PGX is a simple single-component raster image format defined as part of the JPEG 2000 standard (ISO/IEC 15444) for use in conformance testing and verification of JPEG 2000 codec implementations. Introduced around 2000 alongside the JPEG 2000 specification itself, PGX files store a single image component (one color channel or grayscale plane) with a text header followed by raw pixel data, providing an unambiguous reference representation against which encoder and decoder outputs can be compared sample by sample. The header is a single ASCII line specifying endianness (ML for big-endian, LM for little-endian), signedness (+ for unsigned, - for signed), bit depth (1 to 32 bits), width, and height. The pixel data follows as raw binary values, each occupying the minimum number of bytes needed for the specified bit depth, with one value per pixel. For multi-component images (like RGB), each component is stored in a separate PGX file. The format's deliberate simplicity — no compression, no metadata, no multi-channel support — ensures there are no ambiguities in interpretation that could mask codec bugs. One advantage is verification precision: PGX's uncompressed, exactly-specified representation allows bit-exact comparison of decoded JPEG 2000 output against reference images, essential for certifying that a codec implementation conforms to the standard. The format's role in the JPEG 2000 conformance testing framework means it is implemented by every serious JPEG 2000 codec (OpenJPEG, Kakadu, etc.) and used in the official ISO conformance test suite. PGX files can also be processed by ImageMagick and various JPEG 2000 development tools.
Initial release: 2000
OXPS (Open XPS) is a fixed-layout document format standardized as ECMA-388 in June 2009, representing an evolution of Microsoft's original XPS specification. The format packages fixed-layout pages, fonts, images, and metadata in a ZIP-based Open Packaging Conventions container — the same packaging framework used by DOCX, XLSX, and other Office Open XML formats. Each page is described using an XML markup language that specifies paths, glyphs, images, and canvas elements with precise coordinates, producing documents that render identically regardless of the viewing device or printer. OXPS incorporated several changes from the original XPS: the use of JPEG XR for high dynamic range images, support for the Open Packaging Conventions 2nd edition, and alignment with the Ecma standardization process. Windows 8 and later generate OXPS (rather than XPS) when printing to the Microsoft XPS Document Writer. One advantage is standards-based document fidelity — as an Ecma standard, OXPS provides a vendor-neutral, fully specified format for documents that must look identical everywhere they are rendered, essential for legal filings, regulatory submissions, and archival records. The fixed-layout model is another strength: unlike reflowable formats, OXPS documents preserve exact page composition including precise glyph positioning and vector graphics. Built-in support in Windows and the .NET framework provides native viewing and creation capabilities without third-party software.
Developer: Ecma International
Initial release: June 2009

Frequently Asked Questions

Why convert PGX to OXPS?

Placing PGX images into OXPS format lets recipients view them in standard document readers — far more accessible than raw PGX files.
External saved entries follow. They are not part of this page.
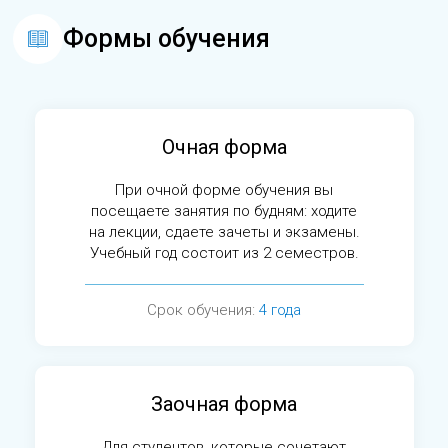
Формы обучения
Очная форма
При очной форме обучения вы
посещаете занятия по будням: ходите
на лекции, сдаете зачеты и экзамены.
Учебный год состоит из 2 семестров.
Срок обучения:
4 года
Заочная форма
Для студентов, которые сочетают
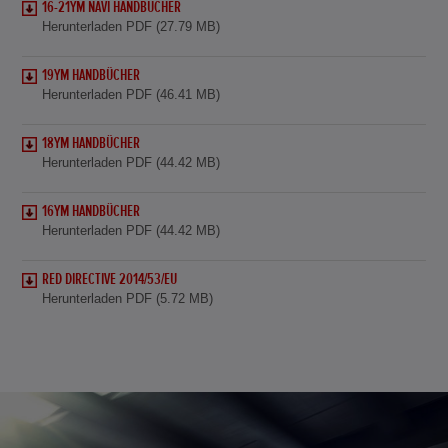
16-21YM NAVI HANDBÜCHER
Herunterladen PDF (27.79 MB)
19YM HANDBÜCHER
Herunterladen PDF (46.41 MB)
18YM HANDBÜCHER
Herunterladen PDF (44.42 MB)
16YM HANDBÜCHER
Herunterladen PDF (44.42 MB)
RED DIRECTIVE 2014/53/EU
Herunterladen PDF (5.72 MB)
What programs open OXPS files?

Standard document viewers handle OXPS files — Microsoft Office, LibreOffice, Adobe Reader, or Calibre for e-book formats.

What makes PGX files different?

PGX is a deliberately simple, single-component raw image format. Its sole purpose is providing unambiguous test data for JPEG 2000 compliance.

How is image quality handled during conversion?

The converter extracts full image data from PGX and encodes it into OXPS at the highest quality the target format allows. No unnecessary loss.

Do I need to install anything?

No installation needed — the conversion happens entirely online. Open the converter in any modern web browser and your device handles the rest.